How to do aws s3 ls s3://bucket/ using boto3 in python?

cloud development
aws
python
Author

Salman Faris

Published

March 12, 2023

Today, we look at how can we perform the following terminal command in python.

aws s3 ls s3://bucket/obj_in_bucket/
PRE subobj_1/
PRE subobj_2/
PRE subobj_3/
...

Why do we even care?

A lot of times, you just want to list all the existing subobjects in a given object without getting its content. A typical use case is to list all existing objects in the bucket, where here, the bucket is viewed as an object – the root object. This list action can be achieved using the simple aws s3 ls command in the terminal.

But what if we want to do it natively as part of a module in python? For example, if we want to trigger a callback on the server whenever a new subobject is found in our bucket. A fast way is to just perform an equivalent aws s3 ls in our python module, and this is our goal today.

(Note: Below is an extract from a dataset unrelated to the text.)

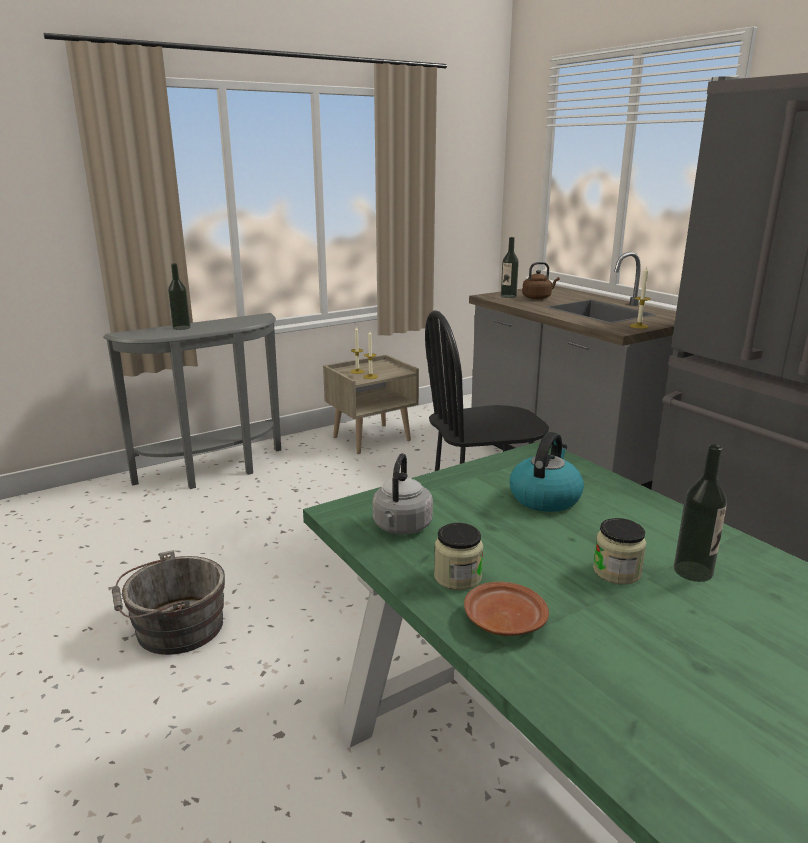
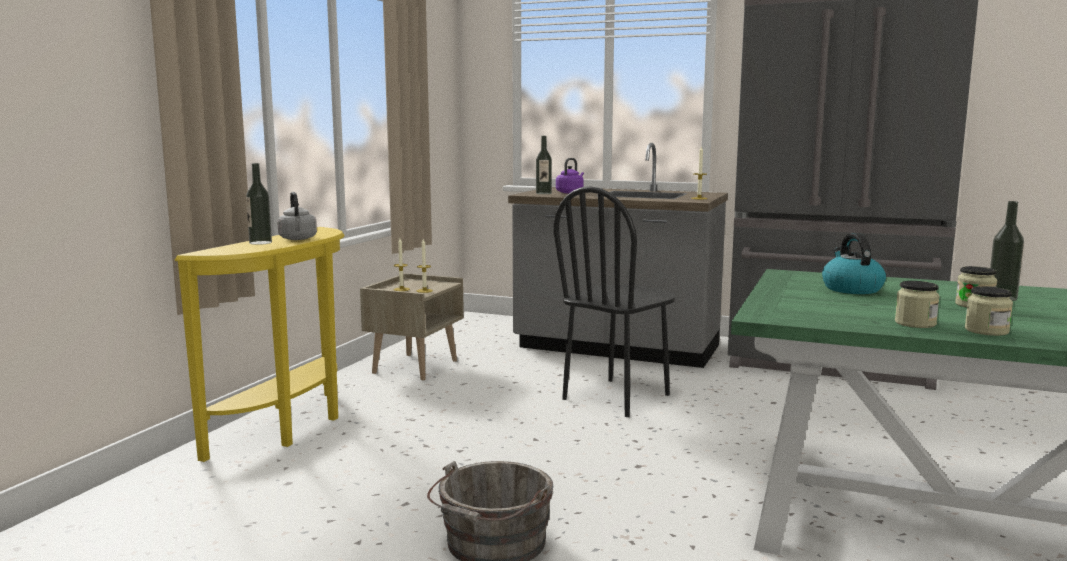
camera: 35 degrees left, 10 degrees down
grey console table [103,313,281,489] -> yellow console table [175,227,344,462]
grey kettle [373,453,433,535] -> grey kettle moved to [277,192,317,240]
brown plate [464,582,549,636] -> jar [965,286,1013,336]
brown kettle [522,262,559,299] -> purple kettle [556,158,584,193]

To ensure clarity, let’s kick off with the definition of a path, a bucket and an object prefix.

definition
A path is a string that consists of an S3 tag, a bucket and an object prefix. For example, s3://bucket/object/subobject/... is a generic path where s3:// is the S3 tag, bucket is the bucket and object/subobject/... is the object prefix. Note the position of / carefully.

aws s3 ls in python

I assume that you’ve done the standard AWS credentials step, storing it at ~/.aws/credentials for example. We can then initialize an S3 client in Python using boto3.session.Session, I hope this step is familiar to you.

import boto3

session = boto3.session.Session()
client = session.client("s3")

Now that we have our S3 client, define our bucket and object prefix of interest.

bucket = "bucket_name"
obj_prefix = "obj_in_bucket/"

Then we can simply list all the existing subobjects of our given object prefix using the following function:

def aws_s3_ls(bucket: str, obj_prefix: str):
    params = dict(Bucket=bucket, Prefix=obj_prefix, Delimiter="/")

    paginator = client.get_paginator("list_objects_v2")
    for page in paginator.paginate(**params):
        for obj in page.get("CommonPrefix", []):
            print("PRE", obj["Key"])

aws_s3_ls(bucket, obj_prefix)
PRE subobj_1/
PRE subobj_2/
PRE subobj_3/
...

And that’s it! That was a short one and I hope to cover more AWS things in the future.